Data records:
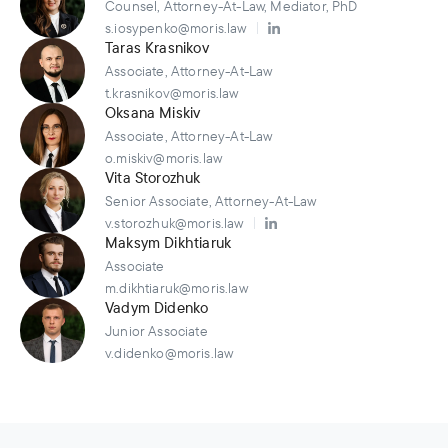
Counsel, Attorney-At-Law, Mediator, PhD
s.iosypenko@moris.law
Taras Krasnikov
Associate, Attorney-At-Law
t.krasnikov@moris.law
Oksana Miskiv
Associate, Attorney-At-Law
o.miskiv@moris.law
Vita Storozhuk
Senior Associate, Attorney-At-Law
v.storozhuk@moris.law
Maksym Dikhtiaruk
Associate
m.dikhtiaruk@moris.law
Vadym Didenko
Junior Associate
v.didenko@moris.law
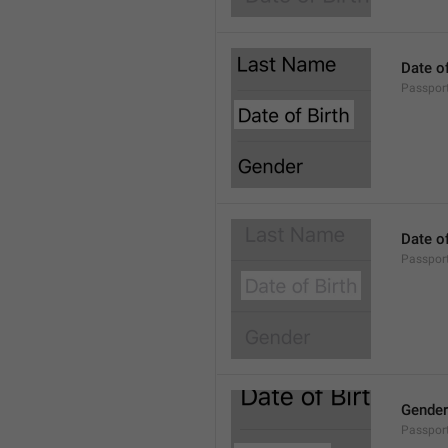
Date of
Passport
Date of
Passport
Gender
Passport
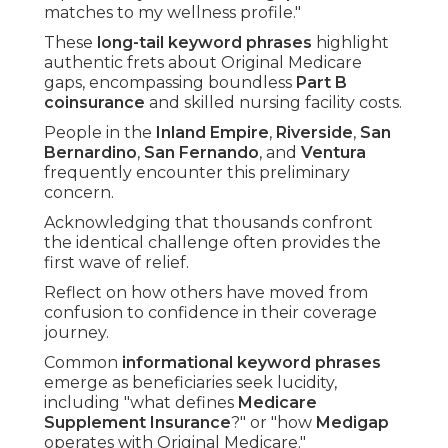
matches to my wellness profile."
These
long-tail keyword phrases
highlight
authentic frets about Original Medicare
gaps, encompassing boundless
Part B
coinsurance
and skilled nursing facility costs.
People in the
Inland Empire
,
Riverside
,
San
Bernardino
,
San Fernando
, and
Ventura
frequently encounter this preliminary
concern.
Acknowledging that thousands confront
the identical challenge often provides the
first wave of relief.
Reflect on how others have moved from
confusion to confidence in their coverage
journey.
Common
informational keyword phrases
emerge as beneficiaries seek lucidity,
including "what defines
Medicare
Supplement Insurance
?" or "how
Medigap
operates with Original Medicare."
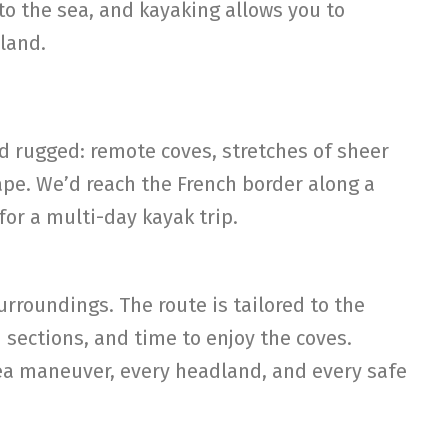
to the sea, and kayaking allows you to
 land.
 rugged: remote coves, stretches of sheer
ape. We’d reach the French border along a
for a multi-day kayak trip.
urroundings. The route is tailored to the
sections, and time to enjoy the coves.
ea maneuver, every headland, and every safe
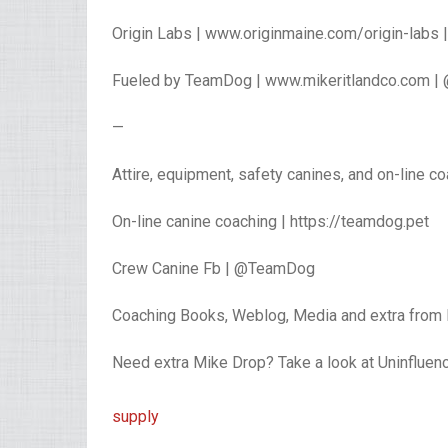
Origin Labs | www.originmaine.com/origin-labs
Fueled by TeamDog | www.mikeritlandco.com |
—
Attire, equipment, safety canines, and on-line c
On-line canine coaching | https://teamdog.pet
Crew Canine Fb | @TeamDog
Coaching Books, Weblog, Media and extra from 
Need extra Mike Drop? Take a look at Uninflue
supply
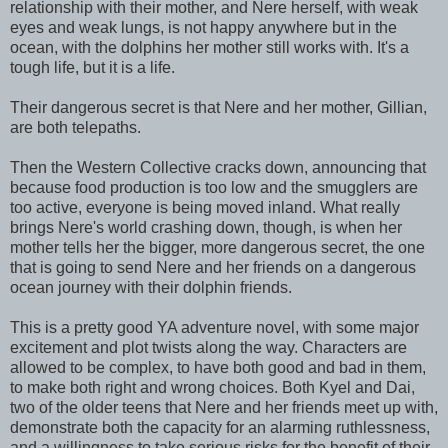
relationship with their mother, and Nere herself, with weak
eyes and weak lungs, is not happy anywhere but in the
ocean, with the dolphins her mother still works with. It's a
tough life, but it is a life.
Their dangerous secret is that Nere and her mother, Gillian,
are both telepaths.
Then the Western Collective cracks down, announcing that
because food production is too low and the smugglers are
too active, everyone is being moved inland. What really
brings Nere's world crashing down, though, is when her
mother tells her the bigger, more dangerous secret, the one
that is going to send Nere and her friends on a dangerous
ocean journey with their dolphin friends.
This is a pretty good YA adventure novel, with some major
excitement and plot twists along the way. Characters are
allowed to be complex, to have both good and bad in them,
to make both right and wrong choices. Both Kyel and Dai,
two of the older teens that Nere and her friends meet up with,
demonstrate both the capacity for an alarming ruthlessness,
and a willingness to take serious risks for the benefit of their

§ WHAT IS REQUIRED:
Show all lines from the data above in which the word "extra" appears.

§ RESULT:
Coaching Books, Weblog, Media and extra from 
Need extra Mike Drop? Take a look at Uninflue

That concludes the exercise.